Many iPhone users had already been AT&T customers, and improvements in network performance and family plans will also affect subscriber retention, he said. AT&T activated 2.4 million iPhones in the quarter. Congress and the FCC are looking into carriers’ smartphone exclusivity deals. AT&T and Apple have agreed not to disclose plans for their exclusive, including whether it will be extended, Lindner said. The company may be studying what will happen after the exclusive ends, some analysts said.

Wireless churn fell to 1.1 percent. There are opportunities in the prepaid market, but AT&T wouldn’t do anything to cannibalize its core contract service, Lindner said. Wireline saw income fall 27.5 percent year-over-year, but the business is stabilizing, Lindner said.
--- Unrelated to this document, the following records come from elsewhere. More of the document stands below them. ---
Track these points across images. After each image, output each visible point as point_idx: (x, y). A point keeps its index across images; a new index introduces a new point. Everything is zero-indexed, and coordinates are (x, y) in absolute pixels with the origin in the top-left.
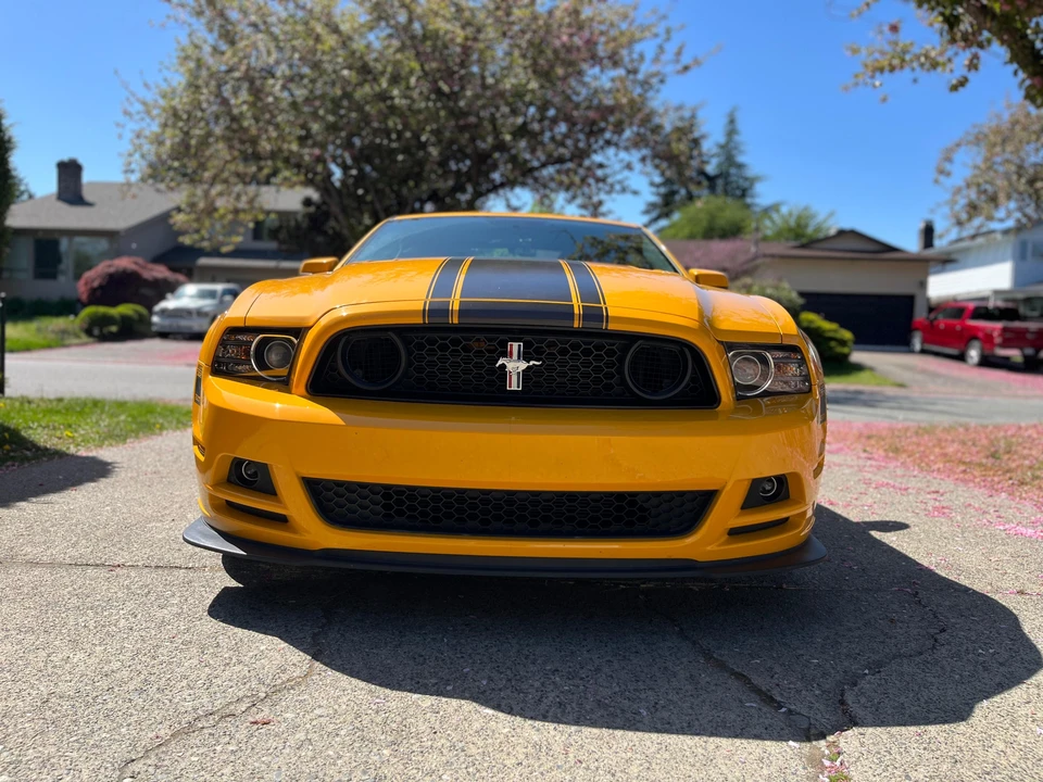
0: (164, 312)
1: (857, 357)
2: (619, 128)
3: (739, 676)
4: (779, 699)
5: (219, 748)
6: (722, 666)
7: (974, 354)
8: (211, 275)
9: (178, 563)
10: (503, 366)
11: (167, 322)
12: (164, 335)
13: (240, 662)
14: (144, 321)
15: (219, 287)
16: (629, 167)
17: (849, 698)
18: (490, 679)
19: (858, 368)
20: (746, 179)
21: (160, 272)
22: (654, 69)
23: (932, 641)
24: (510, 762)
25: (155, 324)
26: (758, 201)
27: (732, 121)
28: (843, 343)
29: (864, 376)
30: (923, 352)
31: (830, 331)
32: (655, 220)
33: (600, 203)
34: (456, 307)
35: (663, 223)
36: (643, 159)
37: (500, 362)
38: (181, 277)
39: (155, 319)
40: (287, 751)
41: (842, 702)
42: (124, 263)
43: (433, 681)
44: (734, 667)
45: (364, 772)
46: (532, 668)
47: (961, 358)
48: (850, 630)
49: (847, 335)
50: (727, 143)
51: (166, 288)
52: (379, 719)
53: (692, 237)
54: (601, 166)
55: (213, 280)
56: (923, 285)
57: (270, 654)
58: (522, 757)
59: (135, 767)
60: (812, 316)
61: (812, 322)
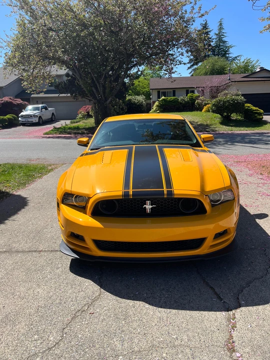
0: (22, 116)
1: (266, 118)
2: (178, 40)
3: (212, 288)
4: (222, 297)
5: (83, 323)
6: (207, 284)
8: (37, 101)
9: (57, 249)
10: (145, 207)
11: (24, 120)
12: (24, 124)
13: (82, 291)
14: (16, 119)
15: (40, 106)
16: (182, 54)
17: (240, 297)
18: (147, 294)
19: (266, 123)
20: (226, 47)
21: (19, 101)
22: (190, 16)
23: (266, 272)
24: (153, 324)
25: (20, 121)
26: (230, 55)
27: (221, 24)
28: (260, 114)
29: (268, 126)
31: (255, 110)
32: (192, 66)
33: (172, 69)
34: (131, 194)
35: (195, 67)
36: (187, 52)
37: (144, 206)
38: (26, 103)
39: (20, 119)
40: (100, 323)
41: (238, 299)
42: (6, 99)
43: (132, 295)
44: (211, 285)
45: (119, 329)
46: (158, 289)
48: (244, 267)
49: (262, 111)
50: (219, 33)
51: (22, 107)
52: (120, 311)
53: (206, 74)
54: (172, 55)
55: (37, 103)
57: (89, 287)
58: (156, 322)
59: (66, 330)
60: (249, 105)
61: (249, 107)
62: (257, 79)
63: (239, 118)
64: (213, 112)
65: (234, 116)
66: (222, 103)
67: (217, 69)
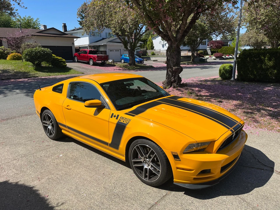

On the upside, AT&T added 248,000 U-verse TV subscribers in the period. The company is relying on its own TV service and a partnership with DirecTV to stave off competition from cable providers. The partnership is going well, Lindner said.

The carrier is stepping up capital expenditure. It expects to spend 35 to 50 percent more in the second half of this year than it did in the first. Wireless will be a high priority, Lindner said. He added that the company will continue to add 3G coverage and capacity and offer backhaul between cell sites and switches.

Meanwhile, AT&T has reached a tentative agreement with the Telecommunications International Union in wireline contract negotiations covering members of Local 103 in California, the union said. The agreement offers additional earnings potential through a new sales title and increased flexibility in scheduling time off. But negotiations are continuing in other regions where contracts expired April 4. They include East (CWA District 1), West (CWA District 9), Southwest (District 6) and Legacy T (CWA ComTech unit). In the Southeast region (CWA District 3) where the contract expires on August 8, negotiations are also ongoing. The IBEW core wireline contracts, for employees mostly in Illinois and northwestern Indiana, are also under negotiation (those contracts expired June 27). About 120,000 employees totaled are covered by the contracts.